October 15th, 2018

Real-Time Risk Management and Next-Generation Insurance

Posted at 1:00 AM ET

john_drizik_2John Drzik President, Global Risk and Digital at Marsh


A confluence of trends is enabling businesses and the insurance industry to move toward a revolutionary new approach: real-time risk management.

Managing risk in real time offers the potential to both reduce risk and transfer it more effectively. It means businesses can have an up-to-the-minute view of their changing risk exposures—and take actions to mitigate them—and that the insurance industry no longer needs to rely only on historical data to price risk.

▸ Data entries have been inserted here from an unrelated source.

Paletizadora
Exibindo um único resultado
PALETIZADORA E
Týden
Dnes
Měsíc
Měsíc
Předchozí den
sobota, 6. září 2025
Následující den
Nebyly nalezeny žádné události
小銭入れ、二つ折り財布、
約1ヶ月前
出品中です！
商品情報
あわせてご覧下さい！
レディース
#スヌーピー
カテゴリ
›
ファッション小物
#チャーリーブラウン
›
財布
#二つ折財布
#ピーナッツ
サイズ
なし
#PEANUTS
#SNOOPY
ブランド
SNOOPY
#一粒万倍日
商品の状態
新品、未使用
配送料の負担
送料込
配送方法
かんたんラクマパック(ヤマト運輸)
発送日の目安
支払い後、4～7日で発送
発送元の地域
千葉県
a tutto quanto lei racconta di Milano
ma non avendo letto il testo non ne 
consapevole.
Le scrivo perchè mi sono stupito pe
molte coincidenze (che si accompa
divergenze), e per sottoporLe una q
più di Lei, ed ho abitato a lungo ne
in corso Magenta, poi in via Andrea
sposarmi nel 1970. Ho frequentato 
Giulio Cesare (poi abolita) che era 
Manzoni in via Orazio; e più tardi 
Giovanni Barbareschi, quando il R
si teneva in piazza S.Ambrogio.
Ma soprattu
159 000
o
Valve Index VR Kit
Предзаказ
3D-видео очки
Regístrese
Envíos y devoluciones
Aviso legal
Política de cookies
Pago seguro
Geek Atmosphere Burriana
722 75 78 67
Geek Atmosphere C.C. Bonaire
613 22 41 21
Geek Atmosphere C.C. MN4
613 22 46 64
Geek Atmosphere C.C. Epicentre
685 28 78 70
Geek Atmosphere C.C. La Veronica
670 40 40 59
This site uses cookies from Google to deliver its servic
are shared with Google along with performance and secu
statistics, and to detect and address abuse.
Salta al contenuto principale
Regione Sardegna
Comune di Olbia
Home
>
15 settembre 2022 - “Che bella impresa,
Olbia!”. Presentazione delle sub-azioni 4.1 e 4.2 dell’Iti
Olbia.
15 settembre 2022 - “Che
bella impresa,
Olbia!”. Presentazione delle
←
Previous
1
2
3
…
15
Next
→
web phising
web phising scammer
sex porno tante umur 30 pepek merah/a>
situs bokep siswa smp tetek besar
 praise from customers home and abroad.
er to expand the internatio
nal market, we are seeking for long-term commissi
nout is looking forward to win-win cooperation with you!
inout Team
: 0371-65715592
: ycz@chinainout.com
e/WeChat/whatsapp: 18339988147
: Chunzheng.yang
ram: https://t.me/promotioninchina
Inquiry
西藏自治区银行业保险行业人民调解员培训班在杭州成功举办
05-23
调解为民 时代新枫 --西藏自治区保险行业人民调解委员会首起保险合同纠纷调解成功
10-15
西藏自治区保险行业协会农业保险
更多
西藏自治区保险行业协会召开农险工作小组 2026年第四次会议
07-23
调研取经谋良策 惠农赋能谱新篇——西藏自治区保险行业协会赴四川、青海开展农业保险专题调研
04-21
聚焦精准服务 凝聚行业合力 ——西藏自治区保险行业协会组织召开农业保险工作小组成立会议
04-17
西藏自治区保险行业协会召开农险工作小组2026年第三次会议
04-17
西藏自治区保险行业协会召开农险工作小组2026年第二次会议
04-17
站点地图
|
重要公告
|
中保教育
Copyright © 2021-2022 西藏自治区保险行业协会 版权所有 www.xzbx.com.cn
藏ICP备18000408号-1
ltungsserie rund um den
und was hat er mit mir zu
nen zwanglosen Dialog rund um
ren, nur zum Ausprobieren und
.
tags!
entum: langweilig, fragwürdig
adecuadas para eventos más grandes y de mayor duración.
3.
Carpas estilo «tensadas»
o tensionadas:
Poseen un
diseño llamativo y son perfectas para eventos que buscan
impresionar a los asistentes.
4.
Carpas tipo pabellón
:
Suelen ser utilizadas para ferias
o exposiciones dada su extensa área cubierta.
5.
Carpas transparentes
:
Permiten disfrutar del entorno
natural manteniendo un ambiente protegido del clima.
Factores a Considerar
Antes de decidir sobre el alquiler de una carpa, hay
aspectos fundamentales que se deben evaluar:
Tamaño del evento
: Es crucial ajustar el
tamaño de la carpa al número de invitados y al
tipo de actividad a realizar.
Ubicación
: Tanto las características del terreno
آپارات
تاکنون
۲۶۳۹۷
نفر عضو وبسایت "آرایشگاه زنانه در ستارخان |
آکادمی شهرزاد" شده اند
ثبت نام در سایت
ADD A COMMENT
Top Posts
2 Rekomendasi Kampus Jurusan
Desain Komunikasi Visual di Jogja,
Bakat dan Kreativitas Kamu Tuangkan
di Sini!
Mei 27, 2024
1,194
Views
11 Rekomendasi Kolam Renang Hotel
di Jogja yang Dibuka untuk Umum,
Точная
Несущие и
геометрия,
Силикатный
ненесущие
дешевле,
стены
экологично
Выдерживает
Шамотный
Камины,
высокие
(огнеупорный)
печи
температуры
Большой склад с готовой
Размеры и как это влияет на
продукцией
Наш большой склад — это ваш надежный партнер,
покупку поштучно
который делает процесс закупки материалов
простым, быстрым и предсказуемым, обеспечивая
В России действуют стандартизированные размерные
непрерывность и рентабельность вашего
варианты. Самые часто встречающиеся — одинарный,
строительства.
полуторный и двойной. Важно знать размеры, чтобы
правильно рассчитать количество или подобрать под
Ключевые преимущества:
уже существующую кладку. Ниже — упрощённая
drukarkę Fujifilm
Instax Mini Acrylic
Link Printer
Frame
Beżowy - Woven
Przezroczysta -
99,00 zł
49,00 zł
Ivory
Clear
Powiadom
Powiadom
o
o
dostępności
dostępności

What makes real-time risk management possible? Three concurrent developments are starting to reshape the risk landscape:

  • New real-time data streams. From telematics to satellite imagery to wearable technology to property sensors, there are a growing number of emerging technologies generating new data streams that provide dynamic signals with risk content. Mobile phones are also a growing source of risk signals, especially as more and more of them are run on high-speed wireless networks. By 2025, the world will have 1.2 billion 5G connections, and 4G will reach 5 billion connections, according to the GSM Association, a global trade association of mobile telecommunication operators. This means the majority of the global population will have access to the advanced wireless networks that can power real-time data streaming.
  • Analytics driven by artificial intelligence. Advances in AI and machine learning now enable the processing of large-scale data streams at a speed significantly faster than previously possible. AI-powered analytics can distill the expanding set of real-time data signals into a dynamic view of risk that can be used to trigger mitigating actions or consideration of risk transfer alternatives.
  • New insurance products. New policies that adjust price or coverage in relation to changing risk signals are creating incentives to manage risk more actively. The most developed area is personal auto insurance, where some policies now provide premium credits in relation to telematics-based information on driving behavior. While still embryonic, innovative insurers are exploring the potential to create next-generation policies in other property and casualty areas that use new data streams to adjust price or coverage dynamically and that also use real-time streams to process claims more rapidly.